April 7, 2006 1:51 AM   Subscribe

What Linux distro should i use to replace an old exchange 5.5 sever and just provide pop3/smtp services

All i need to do is host some mailboxes for pop3 access now, nothing special. I certainly dont need another exchange server, got loads of them. I have an old-ish but powerful Dell workstation (dual xeon, 2GB RAM, loads of disk) that runs Unbuntu (so I know linux is ok on it). I'm more concerned with having a relatively simple pop3 config as that's the bit new to me.
posted by daveyt to Computers & Internet (10 answers total)
if it's not handling much traffic and you're not hosting anything business related I'd probably just leave Ubuntu on, even though I personally hate it.
posted by cellphone at 2:14 AM on April 7, 2006

thats the problem. I didnt realise that ubuntu didnt use inetd - I cant configure the pop3 app I have (qpopper) to work on it. I dont mind ubuntu, its ok, I come from an old school NCR SVR4 background, all these new fangled versions scare me a little....!
posted by daveyt at 2:17 AM on April 7, 2006

There's a MEPIS SoHo server live CD (website, ISO, review) - just download it, boot off it and it will run you through a typical server setup wizard (mail, web, samba etc.) If everything works OK, then you can install it with a single-click. I used it last week to turn a desktop into a temporary server and it worked perfectly.
posted by blag at 4:02 AM on April 7, 2006

ClarConnect may have what you want. It is a specialized distro with many server functions bult in designed to be run on a headless machine. You can turn off the pieces you don't need.
posted by Tallguy at 5:31 AM on April 7, 2006

Ubuntu doesn't have inetd installed by default, but you can certainly install it, if that's your only obstacle.

# apt-cache search inetd

(pick one)

# apt-get install xinetd or whatever you pick
posted by jellicle at 5:58 AM on April 7, 2006

I always like Slackware for situations that don't require PAM or Kerberos. It is possible to use it in these cases, but recompiling all the necessary programs is time consuming and annoying.
posted by Loto at 7:06 AM on April 7, 2006

I agree with cellphone. It's not an ideal distro for a server, but if Ubuntu's already installed, just leave it. You can use a good package manager (like aptitude, or KDE package manager) to trim away stuff you don't need. Either way, it doesn't look like performance will be an issue -- POP3/SMTP should be a joke for a dual xeon with 2 gigs of RAM.
posted by ori at 9:23 AM on April 7, 2006

I have an old Dell PowerEdge (single 500mhz processor, forget how much RAM) running Slackware. It works fine. Your newer, faster server will work even better. Slackware goes for "stable and tested" over "newest kernel". In the last 4 years my Slack box hasn't been a problem.
posted by caution live frogs at 11:36 AM on April 7, 2006

Second slackware...
posted by Arthur Dent at 12:50 PM on April 7, 2006

you can always ditch qpopper and consider the courier pop/imap package (you can skip their MTA if you don't want it) - I'm not even sure if qpopper is being supported anymore.
There's also the uw-imap/pop package. pop3 is pretty simple.

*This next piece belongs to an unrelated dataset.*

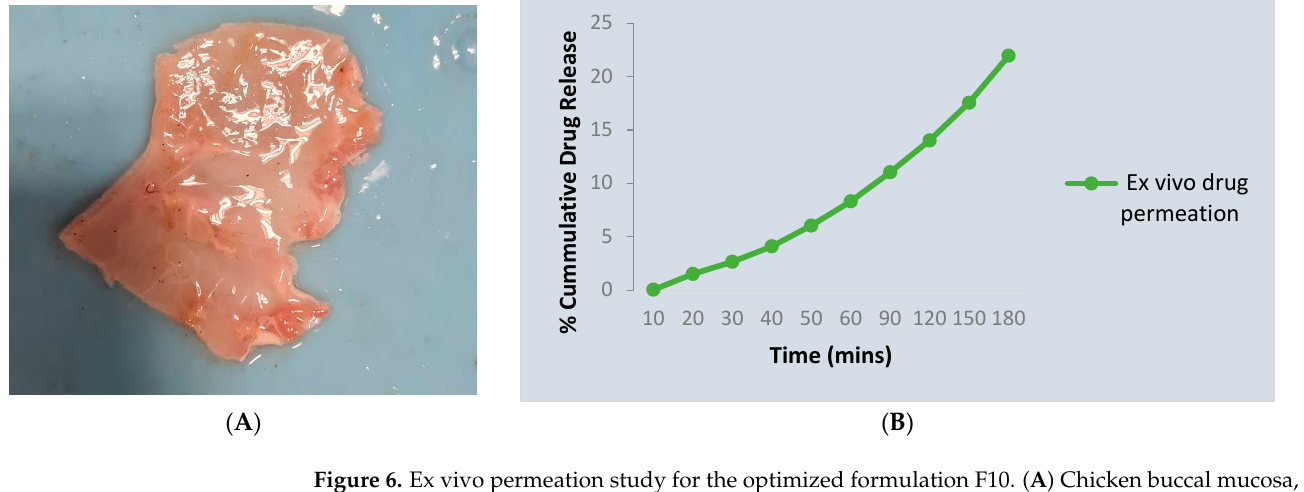
Table 4. Ex vivo diffusion study of silymarin.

For SMTP? Consider Postfix. Fairly easy to get going, and there's now several books covering setup & configuration. Having Postfix deal with Exchange is also documented in the books. (Ignore the book by Blum, tho, as it's way out of date)

Since you already have Ubuntu installed and working and you're ok with it, it might be in your best interest to just leave it there. besides, apt-get makes it pretty easy to keep current. As much as I know people love Slackware, switching distros from what you have now might simply cause more problems in the end. Ubuntu gets pretty high marks from the linux community.

Personally, I'm more comfortable with Gentoo Linux. But you're kind of making it sound like this isn't going to be a permanent solution, so in that case, I vote for "leave Ubuntu there."